In your second picture; the top layer is mostly water (or beer), the second lighter colored layer is yeast, the third dark layer is trub (hops and break material). You should have decanted the water down the drain and poured the yeast layer into the mason jars and topped off with sanitized water. You can either save them like that or shake them up and repeat the process to further clean the yeast.

It looks like what you did was decant just the water into your mason jars?
 
Thanks for all the info... I believe that I let it settle out for to long and should have mixed it up again. In the third pic of the mason jars I think what happened is I decanted the beer/water mix into the first two jars and then got most of the yeast into the third... Hard to see but it was much cloudier.

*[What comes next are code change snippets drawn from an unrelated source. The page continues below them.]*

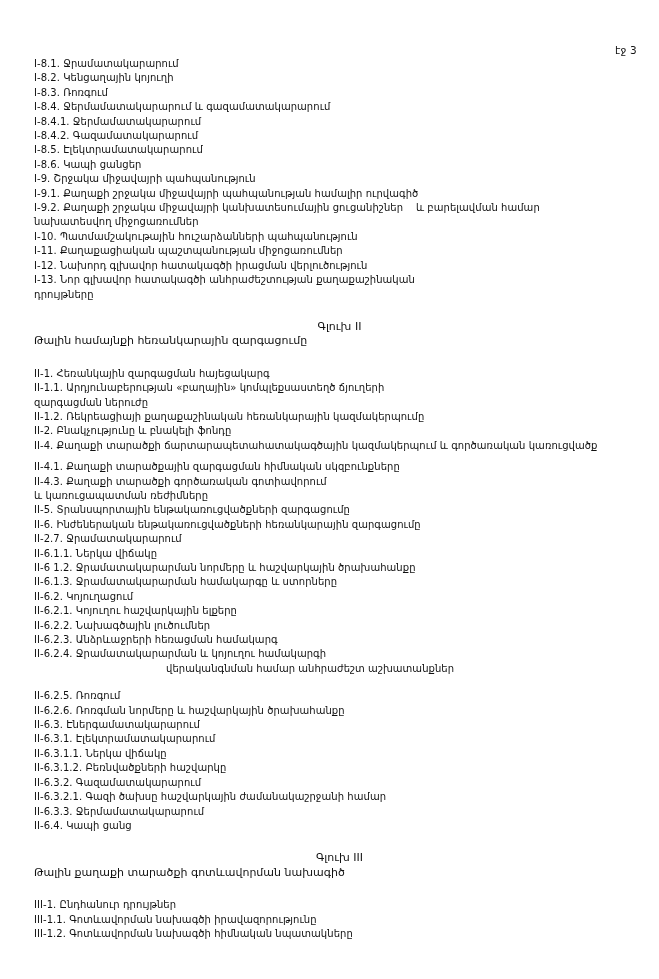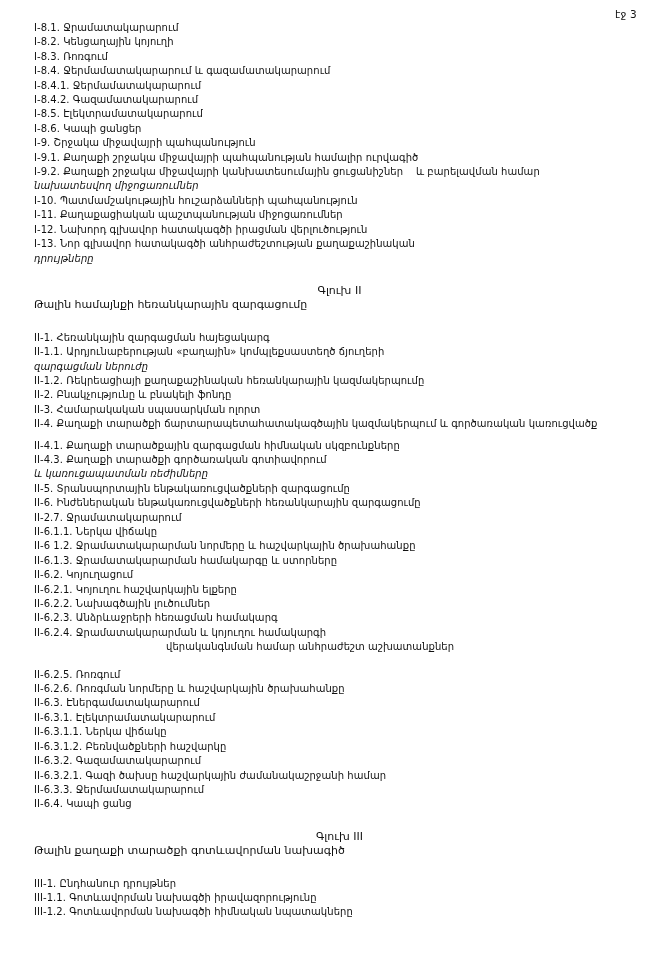--- a/index.html
+++ b/index.html
@@ -14,20 +14,21 @@
     color: #1a1a1a;
     position: relative;
     overflow: hidden;
   }
   .page {
     position: relative;
     width: 659px;
     height: 911px;
     box-sizing: border-box;
     padding: 8px 14px 0 34px;
+    margin-top: 36px;
   }
   .page-number {
     position: absolute;
     top: 8px;
     right: 22px;
     font-size: 10.5px;
     letter-spacing: 0.2px;
     color: #111;
   }
   .toc {
@@ -35,21 +36,20 @@
   }
   .entry {
     font-size: 10px;
     line-height: 14.4px;
     white-space: pre-wrap;
     color: #111;
     letter-spacing: 0.05px;
   }
   .entry.wrap {
     padding-left: 0px;
-    font-style: italic;
   }
   .entry.cont {
     padding-left: 132px;
   }
   .gap-sm { height: 7px; }
   .gap-md { height: 13px; }
   .gap-lg { height: 18px; }
   .chapter {
     font-size: 11px;
     line-height: 14.4px;
@@ -94,21 +94,20 @@
     <div class="chapter">Գլուխ II</div>
     <div class="chapter-title">Թալին համայնքի հեռանկարային զարգացումը</div>
 
     <div class="gap-lg"></div>
 
     <div class="entry">II-1. Հեռանկային զարգացման հայեցակարգ</div>
     <div class="entry">II-1.1. Արդյունաբերության «բաղային» կոմպլեքսաստեղծ ճյուղերի</div>
     <div class="entry wrap">զարգացման ներուժը</div>
     <div class="entry">II-1.2. Ռեկրեացիայի քաղաքաշինական հեռանկարային կազմակերպումը</div>
     <div class="entry">II-2. Բնակչությունը և բնակելի ֆոնդը</div>
-    <div class="entry">II-3. Համարակական սպասարկման ոլորտ</div>
     <div class="entry">II-4. Քաղաքի տարածքի ճարտարապետահատակագծային կազմակերպում և գործառական կառուցվածք</div>
     <div class="gap-sm"></div>
     <div class="entry">II-4.1. Քաղաքի տարածքային զարգացման հիմնական սկզբունքները</div>
     <div class="entry">II-4.3. Քաղաքի տարածքի գործառական գոտիավորում</div>
     <div class="entry wrap">և կառուցապատման ռեժիմները</div>
     <div class="entry">II-5. Տրանսպորտային ենթակառուցվածքների զարգացումը</div>
     <div class="entry">II-6. Ինժեներական ենթակառուցվածքների հեռանկարային զարգացումը</div>
     <div class="entry">II-2.7. Ջրամատակարարում</div>
     <div class="entry">II-6.1.1. Ներկա վիճակը</div>
     <div class="entry">II-6 1.2. Ջրամատակարարման նորմերը և հաշվարկային ծրախահանքը</div>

So how can I tell the amount of viable yeast in the jar so that I can figure out my starter size for re-pitching?
 
So how can I tell the amount of viable yeast in the jar so that I can figure out my starter size for re-pitching?
Viability by date on the Mr. Malty and the popular calculators derived from it have been way off in my experience. Most of the time viability is near 90%. The largest contributing factor I have seen is alcohol.
 
I mean to say... How can I figure out how many yeast cells I have in a mason jar? Is there a ball park like 1/2in of yeast cake = 100,000 yeast cells... This way I can determine how big my starter should be... ie 1qt vs 2qt
 
There are about 1 billion cells per milliliter in a saved slurry which is about 250 billion per cup.